Task instructions>
[A] Translate this sentence from the profile of Gail Rutkowski into Spanish: "Business was conducted via letters and phone calls."
[B] In the profile of Gail Rutkowski, turn the paragraph beginning "Against that backdrop" into a short bulleted list that keeps its main facts.

-------- Text section --------

As a kid, she aspired to be a nun or U.S. senator. When that didn’t work out, Gail Rutkowski, outgoing head of NASSTRAC, decided to give transportation a try. She never looked back.
Mitch Mac Donald has more than 30 years of experience in both the newspaper and magazine businesses. He has covered the logistics and supply chain fields since 1988. Twice named one of the Top 10 Business Journalists in the U.S., he has served in a multitude of editorial and publishing roles. The leading force behind the launch of Supply Chain Management Review, he was that brand's founding publisher and editorial director from 1997 to 2000. Additionally, he has served as news editor, chief editor, publisher and editorial director of Logistics Management, as well as publisher of Modern Materials Handling. Mitch is also the president and CEO of Agile Business Media, LLC, the parent company of DC VELOCITY and CSCMP's Supply Chain Quarterly.
When Gail Rutkowski first entered the business, the transportation world was a different place. At the time, everything from routes to rates was heavily regulated by the ICC, the FRA, or the states. Business was conducted via letters and phone calls. And transportation departments—and the professionals who staffed them—were viewed as a cost center and, essentially, a necessary evil.
Today, that’s all changed. The regulatory shackles have been loosened, technology has transformed the way we operate, and the logistics and supply chain profession is finally being accorded the respect it deserves.
Against that backdrop, Rutkowski has forged a unique career path that has included transportation management roles on both the shipper and carrier sides of the fence. Among other positions, she has worked in fleet management for Quaker Oats and Belden Wire and Cable, truckload sales for C.H. Robinson, and transportation management with Thomas & Betts and Medline Industries. She started and ran the logistics services division of AIMS Logistics, before leaving it to launch Wabash Worldwide Logistics. For the past eight years, she has served as executive director of the National Shippers Strategic Transportation Council (NASSTRAC), an education and advocacy group for freight transportation professionals.

-------- Data excerpt --------

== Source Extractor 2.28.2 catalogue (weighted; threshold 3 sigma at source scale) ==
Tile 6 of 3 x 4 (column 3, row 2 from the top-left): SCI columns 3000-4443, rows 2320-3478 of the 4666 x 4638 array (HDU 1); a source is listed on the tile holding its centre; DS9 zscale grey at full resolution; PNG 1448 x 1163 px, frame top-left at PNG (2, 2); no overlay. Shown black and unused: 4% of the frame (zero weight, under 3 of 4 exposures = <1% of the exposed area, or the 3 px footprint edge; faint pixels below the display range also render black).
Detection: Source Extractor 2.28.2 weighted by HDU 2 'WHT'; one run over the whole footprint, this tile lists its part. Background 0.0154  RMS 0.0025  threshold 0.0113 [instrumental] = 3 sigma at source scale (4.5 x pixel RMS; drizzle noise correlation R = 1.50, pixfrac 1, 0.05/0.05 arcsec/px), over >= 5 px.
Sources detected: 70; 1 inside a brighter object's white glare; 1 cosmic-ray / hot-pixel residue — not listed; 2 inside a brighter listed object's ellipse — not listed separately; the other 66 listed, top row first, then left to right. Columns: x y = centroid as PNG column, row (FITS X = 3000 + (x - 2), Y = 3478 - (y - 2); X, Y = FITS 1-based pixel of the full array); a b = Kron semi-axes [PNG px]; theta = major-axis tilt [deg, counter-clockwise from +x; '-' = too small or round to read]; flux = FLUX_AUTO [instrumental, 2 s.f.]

--------

Solutions in order>
[A] Los negocios se llevaban a cabo mediante cartas y llamadas telefónicas.

[B]
- Rutkowski's career includes transportation management roles on both the shipper and carrier sides.
- She worked in fleet management for Quaker Oats and Belden Wire and Cable.
- She worked in truckload sales for C.H. Robinson.
- She worked in transportation management with Thomas & Betts and Medline Industries.
- She started and ran the logistics services division of AIMS Logistics, then left to launch Wabash Worldwide Logistics.
- For the past eight years, she has been executive director of NASSTRAC, an education and advocacy group for freight transportation professionals.